From the very first riff of a bass and clash of a cowbell, Los Angeles's Funeral Party sound special. And that’s even before frontman Chad Elliott’s snarling punk vocals descend on party classic 'New York City Moves to the Sound of LA'. This band has bags of attitude. With elements of The Rapture and The Strokes (Funeral Party are fresh off a Julian Casablancas support slot and can't escape the comparison) the indie five-piece are what the dubstep-heavy music scene is crying out for. Adrenalin-inducing, thrilling, loud, catchy rock and roll.
And they’re not short on anthems, either. Finale’s “We are the voices under the track, drawing you forward, pushing you back" chorus is as addictive as nicotine. The potential singles continue with 'Where Did It Go Wrong' and its Fab Moretti drumbeat and the disco dancing 'Car Wars' - think Liam Gallagher howling an LCD Soundsystem classic, but good. Singalong 'Just Because' had its release back in August, and its carnal screams and Hot Hot Heat-esque endearing racket make it a standout track on a cracking debut.
Looking like they’re from the Big Apple – you know, ridiculously cool in a leather jacket, swagger, skinny jeans – the five twenty-somethings are actually from sleepy Whittier in east Los Angeles and grew up playing raves in parking lots to get their kicks. Made up of Chad, guitarist James Torres, Kimo Kauhola on bass and keyboardist and drummer Tim Madrid, Funeral Party are nowhere near as depressing as their name suggests. Beginning one of the slowest tracks on Golden Age of Knowhere, 'Postcards of Persuasion', with an Interpol bass, they soon return to their anthemic Idlewild style choruses; and even when teetering dangerously close to the edge of a pop ballad on 'Relics To Ruin', that exciting post punk edge that they should copyright, still delivers the goods.

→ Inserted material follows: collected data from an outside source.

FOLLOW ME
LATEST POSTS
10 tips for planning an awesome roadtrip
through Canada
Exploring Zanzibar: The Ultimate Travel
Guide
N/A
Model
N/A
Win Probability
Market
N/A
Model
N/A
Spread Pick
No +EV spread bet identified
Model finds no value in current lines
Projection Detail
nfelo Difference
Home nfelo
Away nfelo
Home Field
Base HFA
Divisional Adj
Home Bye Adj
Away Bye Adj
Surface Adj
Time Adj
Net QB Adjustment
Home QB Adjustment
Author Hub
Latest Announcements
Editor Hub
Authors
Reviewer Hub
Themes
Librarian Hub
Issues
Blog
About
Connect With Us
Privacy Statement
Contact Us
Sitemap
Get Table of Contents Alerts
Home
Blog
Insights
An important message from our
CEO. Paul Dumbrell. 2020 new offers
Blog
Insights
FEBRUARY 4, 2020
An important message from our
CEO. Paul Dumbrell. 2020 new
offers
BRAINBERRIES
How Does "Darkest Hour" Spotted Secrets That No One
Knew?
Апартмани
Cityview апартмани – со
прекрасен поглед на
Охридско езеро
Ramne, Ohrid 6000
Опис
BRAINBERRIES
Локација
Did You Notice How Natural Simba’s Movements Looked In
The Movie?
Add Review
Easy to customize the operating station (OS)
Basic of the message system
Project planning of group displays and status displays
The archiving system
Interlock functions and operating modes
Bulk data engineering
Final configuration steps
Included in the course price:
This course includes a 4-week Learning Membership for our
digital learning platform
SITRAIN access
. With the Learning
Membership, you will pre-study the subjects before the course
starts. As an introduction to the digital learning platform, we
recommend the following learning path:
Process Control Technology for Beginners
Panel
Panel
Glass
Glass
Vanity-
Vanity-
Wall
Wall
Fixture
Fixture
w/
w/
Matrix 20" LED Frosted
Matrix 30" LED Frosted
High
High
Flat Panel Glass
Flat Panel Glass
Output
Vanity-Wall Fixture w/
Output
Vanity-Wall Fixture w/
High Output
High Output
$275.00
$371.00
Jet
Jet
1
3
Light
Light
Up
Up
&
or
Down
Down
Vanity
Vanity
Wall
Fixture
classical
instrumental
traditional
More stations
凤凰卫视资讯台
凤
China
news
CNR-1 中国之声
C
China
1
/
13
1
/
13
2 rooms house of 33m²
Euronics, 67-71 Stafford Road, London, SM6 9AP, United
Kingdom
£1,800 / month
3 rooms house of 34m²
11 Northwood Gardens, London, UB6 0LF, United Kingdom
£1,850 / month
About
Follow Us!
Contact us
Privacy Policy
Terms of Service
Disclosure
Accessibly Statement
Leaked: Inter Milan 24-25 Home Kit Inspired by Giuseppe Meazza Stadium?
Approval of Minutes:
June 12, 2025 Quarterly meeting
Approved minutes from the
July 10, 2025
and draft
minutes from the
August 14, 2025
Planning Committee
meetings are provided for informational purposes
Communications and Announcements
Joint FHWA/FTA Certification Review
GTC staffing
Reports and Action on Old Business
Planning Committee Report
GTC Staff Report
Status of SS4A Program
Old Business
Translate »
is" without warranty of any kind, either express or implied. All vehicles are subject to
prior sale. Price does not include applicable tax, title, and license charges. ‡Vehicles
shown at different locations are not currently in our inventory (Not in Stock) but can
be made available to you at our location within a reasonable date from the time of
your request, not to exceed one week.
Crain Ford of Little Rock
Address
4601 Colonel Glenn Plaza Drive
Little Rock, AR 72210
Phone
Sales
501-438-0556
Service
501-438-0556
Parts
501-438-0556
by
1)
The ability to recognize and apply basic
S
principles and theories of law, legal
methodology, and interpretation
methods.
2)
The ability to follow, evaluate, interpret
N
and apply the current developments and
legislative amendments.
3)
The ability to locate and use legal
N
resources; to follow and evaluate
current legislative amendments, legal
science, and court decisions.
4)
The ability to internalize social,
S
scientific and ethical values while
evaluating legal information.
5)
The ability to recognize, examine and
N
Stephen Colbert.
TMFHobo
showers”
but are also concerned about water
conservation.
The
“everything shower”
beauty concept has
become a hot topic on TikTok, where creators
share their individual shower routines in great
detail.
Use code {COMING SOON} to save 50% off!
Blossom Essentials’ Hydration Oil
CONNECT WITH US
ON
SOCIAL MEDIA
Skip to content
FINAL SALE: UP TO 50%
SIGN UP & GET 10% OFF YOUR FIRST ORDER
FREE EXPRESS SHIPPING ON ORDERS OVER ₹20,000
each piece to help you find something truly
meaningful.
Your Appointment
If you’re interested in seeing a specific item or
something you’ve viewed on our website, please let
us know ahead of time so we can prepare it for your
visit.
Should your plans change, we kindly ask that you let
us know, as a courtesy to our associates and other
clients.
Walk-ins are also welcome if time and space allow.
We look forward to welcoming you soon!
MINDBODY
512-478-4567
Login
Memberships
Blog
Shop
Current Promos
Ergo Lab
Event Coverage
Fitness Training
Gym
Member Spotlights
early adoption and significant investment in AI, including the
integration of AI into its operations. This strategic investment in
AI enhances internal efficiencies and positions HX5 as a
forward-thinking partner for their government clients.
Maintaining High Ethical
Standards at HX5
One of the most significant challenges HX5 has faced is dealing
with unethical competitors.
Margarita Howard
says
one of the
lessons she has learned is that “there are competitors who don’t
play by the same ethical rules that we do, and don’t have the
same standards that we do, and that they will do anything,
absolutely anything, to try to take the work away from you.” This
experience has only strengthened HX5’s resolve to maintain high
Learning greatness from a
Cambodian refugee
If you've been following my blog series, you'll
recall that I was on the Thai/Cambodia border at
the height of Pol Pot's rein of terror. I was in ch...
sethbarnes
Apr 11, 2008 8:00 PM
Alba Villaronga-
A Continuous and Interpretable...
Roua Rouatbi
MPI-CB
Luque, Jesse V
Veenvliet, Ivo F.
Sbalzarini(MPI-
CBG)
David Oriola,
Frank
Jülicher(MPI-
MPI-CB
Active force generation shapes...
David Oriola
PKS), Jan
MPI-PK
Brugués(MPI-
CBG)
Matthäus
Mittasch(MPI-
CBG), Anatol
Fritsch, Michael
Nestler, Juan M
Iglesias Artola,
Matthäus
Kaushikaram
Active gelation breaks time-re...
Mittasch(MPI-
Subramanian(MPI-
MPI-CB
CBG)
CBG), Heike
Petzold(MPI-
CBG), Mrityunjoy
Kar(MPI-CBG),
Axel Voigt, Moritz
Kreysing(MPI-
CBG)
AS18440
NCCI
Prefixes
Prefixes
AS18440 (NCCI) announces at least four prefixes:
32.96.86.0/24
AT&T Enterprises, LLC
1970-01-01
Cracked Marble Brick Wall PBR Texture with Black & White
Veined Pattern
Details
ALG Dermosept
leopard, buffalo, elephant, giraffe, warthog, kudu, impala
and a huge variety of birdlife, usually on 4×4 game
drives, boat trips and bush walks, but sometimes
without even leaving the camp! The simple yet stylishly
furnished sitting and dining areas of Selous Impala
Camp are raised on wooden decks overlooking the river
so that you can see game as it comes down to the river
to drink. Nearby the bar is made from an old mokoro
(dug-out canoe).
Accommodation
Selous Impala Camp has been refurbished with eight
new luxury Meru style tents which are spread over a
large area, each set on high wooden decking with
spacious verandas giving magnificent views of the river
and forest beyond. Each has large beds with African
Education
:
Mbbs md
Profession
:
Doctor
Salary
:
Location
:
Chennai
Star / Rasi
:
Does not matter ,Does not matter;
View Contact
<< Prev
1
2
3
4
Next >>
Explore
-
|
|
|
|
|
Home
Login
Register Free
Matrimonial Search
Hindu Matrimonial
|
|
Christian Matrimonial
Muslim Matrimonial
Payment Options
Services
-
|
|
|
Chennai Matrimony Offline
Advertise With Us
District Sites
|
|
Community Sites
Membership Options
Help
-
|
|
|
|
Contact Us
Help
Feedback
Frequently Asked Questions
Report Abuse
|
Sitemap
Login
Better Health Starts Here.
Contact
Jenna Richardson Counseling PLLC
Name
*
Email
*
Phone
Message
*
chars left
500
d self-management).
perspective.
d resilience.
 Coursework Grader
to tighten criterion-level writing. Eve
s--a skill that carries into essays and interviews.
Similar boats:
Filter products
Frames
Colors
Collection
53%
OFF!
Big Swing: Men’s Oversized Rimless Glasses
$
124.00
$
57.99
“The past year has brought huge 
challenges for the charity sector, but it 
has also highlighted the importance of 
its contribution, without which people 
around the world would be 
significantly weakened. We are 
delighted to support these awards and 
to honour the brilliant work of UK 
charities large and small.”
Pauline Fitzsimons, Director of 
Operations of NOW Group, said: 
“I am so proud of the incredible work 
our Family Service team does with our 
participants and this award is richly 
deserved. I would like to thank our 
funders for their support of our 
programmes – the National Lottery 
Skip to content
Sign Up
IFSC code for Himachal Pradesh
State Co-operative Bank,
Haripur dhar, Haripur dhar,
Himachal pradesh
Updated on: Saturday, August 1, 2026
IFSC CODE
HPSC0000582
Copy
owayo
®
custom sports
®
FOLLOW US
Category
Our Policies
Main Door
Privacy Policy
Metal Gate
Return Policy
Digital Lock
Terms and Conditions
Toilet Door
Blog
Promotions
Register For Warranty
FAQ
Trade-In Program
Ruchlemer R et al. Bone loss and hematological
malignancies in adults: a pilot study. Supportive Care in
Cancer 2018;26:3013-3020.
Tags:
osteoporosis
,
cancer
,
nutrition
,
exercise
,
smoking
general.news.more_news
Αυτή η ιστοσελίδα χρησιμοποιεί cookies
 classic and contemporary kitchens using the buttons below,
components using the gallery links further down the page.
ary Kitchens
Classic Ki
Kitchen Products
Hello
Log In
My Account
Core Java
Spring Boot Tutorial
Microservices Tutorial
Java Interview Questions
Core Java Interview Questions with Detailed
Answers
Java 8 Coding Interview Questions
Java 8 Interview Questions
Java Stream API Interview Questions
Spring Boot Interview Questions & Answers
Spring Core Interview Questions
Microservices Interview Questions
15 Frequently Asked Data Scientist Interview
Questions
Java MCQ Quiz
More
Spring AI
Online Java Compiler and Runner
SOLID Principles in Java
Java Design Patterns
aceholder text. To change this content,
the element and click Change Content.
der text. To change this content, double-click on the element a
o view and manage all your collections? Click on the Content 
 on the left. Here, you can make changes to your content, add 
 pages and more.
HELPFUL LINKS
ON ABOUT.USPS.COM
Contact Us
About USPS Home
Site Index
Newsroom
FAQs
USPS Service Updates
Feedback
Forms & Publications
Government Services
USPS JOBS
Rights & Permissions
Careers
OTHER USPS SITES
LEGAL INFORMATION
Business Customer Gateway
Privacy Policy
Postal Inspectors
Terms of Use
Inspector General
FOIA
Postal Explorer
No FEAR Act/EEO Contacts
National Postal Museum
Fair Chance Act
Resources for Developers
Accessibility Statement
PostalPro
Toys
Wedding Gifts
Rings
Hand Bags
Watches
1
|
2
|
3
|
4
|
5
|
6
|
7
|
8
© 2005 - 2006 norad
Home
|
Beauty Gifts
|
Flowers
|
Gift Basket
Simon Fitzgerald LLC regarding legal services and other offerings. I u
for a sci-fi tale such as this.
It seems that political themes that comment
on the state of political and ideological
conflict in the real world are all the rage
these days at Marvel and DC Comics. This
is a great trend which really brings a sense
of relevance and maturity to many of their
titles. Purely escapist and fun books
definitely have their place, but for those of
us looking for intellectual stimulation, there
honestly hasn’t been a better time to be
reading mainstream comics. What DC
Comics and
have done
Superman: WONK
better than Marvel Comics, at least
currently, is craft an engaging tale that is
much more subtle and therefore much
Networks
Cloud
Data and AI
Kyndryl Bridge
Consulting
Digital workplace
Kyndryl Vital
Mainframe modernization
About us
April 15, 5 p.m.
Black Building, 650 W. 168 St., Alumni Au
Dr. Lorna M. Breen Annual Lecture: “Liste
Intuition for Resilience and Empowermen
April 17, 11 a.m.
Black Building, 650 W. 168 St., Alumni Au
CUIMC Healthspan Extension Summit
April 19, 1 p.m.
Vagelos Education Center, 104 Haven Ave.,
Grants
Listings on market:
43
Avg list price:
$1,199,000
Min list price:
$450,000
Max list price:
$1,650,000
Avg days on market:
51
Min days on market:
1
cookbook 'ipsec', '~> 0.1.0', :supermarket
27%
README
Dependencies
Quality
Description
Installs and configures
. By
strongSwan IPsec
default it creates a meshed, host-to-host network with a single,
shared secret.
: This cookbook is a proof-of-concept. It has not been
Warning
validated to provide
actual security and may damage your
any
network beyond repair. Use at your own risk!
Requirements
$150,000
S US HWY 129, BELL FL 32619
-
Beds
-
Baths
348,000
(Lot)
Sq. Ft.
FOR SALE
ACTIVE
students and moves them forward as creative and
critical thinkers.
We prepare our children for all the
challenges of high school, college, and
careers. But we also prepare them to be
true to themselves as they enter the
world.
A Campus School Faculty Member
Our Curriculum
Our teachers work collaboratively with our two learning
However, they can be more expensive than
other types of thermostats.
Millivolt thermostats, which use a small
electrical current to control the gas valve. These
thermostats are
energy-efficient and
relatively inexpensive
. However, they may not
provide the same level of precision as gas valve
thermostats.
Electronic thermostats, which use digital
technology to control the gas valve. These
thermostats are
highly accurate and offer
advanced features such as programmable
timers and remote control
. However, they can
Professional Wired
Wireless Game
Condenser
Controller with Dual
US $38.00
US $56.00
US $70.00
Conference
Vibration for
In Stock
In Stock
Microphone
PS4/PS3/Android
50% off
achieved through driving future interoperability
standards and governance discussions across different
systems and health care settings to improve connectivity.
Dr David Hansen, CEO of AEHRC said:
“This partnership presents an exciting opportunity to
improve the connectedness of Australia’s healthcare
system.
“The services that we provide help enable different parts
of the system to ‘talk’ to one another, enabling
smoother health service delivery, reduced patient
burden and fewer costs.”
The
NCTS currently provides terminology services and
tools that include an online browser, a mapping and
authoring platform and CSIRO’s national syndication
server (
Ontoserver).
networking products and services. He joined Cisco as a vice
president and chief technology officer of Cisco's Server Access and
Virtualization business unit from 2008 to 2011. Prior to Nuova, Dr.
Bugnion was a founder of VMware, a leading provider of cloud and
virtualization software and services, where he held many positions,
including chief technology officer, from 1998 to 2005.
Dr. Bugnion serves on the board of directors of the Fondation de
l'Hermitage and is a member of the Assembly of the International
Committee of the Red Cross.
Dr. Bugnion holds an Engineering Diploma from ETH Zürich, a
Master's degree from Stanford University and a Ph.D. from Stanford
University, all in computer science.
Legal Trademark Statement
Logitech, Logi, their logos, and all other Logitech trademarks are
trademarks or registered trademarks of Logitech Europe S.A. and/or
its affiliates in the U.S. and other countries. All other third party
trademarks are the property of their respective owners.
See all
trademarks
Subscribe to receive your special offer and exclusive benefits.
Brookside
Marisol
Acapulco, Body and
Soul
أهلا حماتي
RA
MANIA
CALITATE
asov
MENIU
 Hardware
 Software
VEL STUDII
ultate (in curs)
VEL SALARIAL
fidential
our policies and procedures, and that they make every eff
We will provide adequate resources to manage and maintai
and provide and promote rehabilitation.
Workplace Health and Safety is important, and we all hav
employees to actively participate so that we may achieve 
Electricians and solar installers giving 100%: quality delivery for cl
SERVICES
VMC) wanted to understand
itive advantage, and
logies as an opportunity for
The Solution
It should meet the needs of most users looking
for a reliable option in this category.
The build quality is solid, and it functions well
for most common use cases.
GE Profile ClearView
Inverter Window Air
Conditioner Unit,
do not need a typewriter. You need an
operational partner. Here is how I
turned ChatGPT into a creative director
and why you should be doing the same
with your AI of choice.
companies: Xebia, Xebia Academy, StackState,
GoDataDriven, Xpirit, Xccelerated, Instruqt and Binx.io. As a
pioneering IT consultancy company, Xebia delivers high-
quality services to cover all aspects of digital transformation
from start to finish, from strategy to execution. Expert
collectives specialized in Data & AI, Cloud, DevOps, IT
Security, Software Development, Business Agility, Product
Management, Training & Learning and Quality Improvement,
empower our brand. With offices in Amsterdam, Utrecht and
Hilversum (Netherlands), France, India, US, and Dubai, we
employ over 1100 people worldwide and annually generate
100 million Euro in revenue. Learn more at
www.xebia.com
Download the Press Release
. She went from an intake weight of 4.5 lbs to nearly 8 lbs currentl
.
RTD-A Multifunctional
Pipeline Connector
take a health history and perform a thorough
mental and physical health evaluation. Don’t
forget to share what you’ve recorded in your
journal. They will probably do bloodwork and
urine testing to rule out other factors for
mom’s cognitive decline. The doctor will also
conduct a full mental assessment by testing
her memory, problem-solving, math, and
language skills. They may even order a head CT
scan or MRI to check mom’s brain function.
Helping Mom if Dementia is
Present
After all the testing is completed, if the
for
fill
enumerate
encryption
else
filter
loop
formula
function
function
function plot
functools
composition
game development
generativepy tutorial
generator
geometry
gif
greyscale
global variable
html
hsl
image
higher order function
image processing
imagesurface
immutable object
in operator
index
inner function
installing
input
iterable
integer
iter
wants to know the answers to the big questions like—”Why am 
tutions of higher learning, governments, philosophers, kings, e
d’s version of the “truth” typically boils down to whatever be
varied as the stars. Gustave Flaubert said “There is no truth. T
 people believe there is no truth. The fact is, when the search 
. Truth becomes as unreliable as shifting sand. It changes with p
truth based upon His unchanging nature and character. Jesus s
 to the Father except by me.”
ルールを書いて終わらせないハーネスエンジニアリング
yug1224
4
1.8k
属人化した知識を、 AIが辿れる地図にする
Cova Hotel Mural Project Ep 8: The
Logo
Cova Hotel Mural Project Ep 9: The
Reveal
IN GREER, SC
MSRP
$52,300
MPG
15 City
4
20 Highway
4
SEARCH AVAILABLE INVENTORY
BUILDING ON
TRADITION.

Much has been made of The Strokes return - they are the saviors of indie, after all - but this band could be just the raw talent needed to drag the music scene back to its rocking best. Last track on a practically flawless debut, 'Golden Age of Knowhere'’s military pulse is as epic as an 'And You Will Know Us By The Trail of Dead' slowburning offering - birds sound intro and all. Is January too early for an album of the year contender? Who cares. This is it.